- How to complete this task -
Copy out the listing below in full, swapping "NEWSLETTER" for "BULLETIN" and leaving every other line unchanged.

- Source material -
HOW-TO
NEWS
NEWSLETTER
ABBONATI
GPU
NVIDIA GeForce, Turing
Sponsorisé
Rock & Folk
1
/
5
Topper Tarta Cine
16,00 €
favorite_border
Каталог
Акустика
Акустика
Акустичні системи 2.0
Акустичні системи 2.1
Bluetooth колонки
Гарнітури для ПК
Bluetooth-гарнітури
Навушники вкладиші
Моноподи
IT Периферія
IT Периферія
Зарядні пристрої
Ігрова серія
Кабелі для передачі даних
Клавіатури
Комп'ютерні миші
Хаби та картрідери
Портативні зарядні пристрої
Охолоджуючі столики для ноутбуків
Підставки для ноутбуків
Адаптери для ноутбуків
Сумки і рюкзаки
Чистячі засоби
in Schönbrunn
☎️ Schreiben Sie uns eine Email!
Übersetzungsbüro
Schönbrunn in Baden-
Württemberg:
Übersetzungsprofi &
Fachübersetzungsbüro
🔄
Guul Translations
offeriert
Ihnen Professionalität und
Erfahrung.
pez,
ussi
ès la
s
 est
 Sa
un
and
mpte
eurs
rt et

- Solution to this task -
HOW-TO
NEWS
BULLETIN
ABBONATI
GPU
NVIDIA GeForce, Turing
Sponsorisé
Rock & Folk
1
/
5
Topper Tarta Cine
16,00 €
favorite_border
Каталог
Акустика
Акустика
Акустичні системи 2.0
Акустичні системи 2.1
Bluetooth колонки
Гарнітури для ПК
Bluetooth-гарнітури
Навушники вкладиші
Моноподи
IT Периферія
IT Периферія
Зарядні пристрої
Ігрова серія
Кабелі для передачі даних
Клавіатури
Комп'ютерні миші
Хаби та картрідери
Портативні зарядні пристрої
Охолоджуючі столики для ноутбуків
Підставки для ноутбуків
Адаптери для ноутбуків
Сумки і рюкзаки
Чистячі засоби
in Schönbrunn
☎️ Schreiben Sie uns eine Email!
Übersetzungsbüro
Schönbrunn in Baden-
Württemberg:
Übersetzungsprofi &
Fachübersetzungsbüro
🔄
Guul Translations
offeriert
Ihnen Professionalität und
Erfahrung.
pez,
ussi
ès la
s
 est
 Sa
un
and
mpte
eurs
rt et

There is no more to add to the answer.